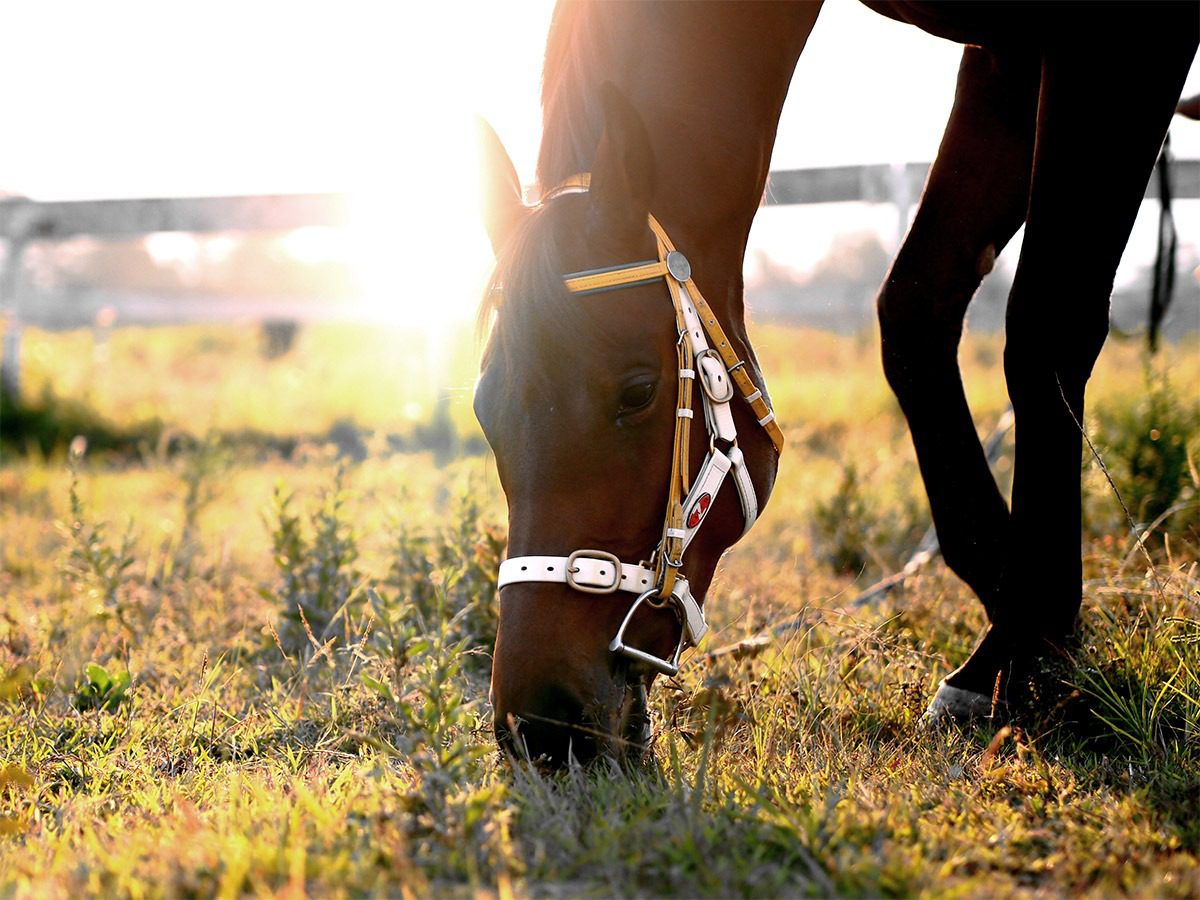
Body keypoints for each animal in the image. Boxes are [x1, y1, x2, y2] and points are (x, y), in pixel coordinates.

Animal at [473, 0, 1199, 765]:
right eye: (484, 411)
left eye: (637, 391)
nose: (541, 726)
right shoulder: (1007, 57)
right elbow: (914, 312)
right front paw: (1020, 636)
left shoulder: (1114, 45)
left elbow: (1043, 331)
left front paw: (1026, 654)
-*-
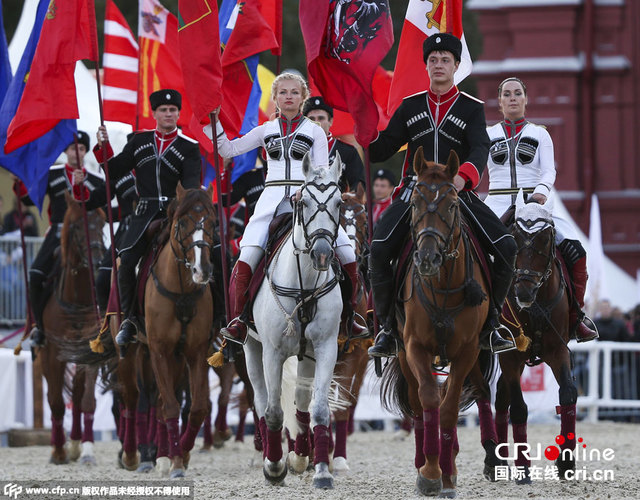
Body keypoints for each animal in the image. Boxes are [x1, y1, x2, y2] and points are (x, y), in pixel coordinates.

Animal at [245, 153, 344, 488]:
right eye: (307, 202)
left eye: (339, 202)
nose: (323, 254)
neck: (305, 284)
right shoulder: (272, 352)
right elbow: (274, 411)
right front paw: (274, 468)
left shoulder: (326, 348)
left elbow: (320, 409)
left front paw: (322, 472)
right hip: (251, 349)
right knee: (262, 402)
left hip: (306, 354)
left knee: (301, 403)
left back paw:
-*-
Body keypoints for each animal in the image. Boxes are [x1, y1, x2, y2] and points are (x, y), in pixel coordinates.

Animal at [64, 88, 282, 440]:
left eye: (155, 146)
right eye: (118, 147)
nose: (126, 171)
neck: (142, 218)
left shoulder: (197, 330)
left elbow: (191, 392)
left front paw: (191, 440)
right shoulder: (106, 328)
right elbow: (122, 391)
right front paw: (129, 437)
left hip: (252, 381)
-*-
Task to complete:
Everything above from the line containing "nose: (126, 171)" down to the line containing "left hip: (252, 381)" is to be transcribed exactly, with both of those lines included and nothing else added.

Result of this exercise:
nose: (126, 171)
neck: (142, 218)
left shoulder: (197, 330)
left elbow: (191, 392)
left front paw: (191, 440)
right shoulder: (106, 328)
right elbow: (122, 391)
right front paw: (129, 437)
left hip: (252, 381)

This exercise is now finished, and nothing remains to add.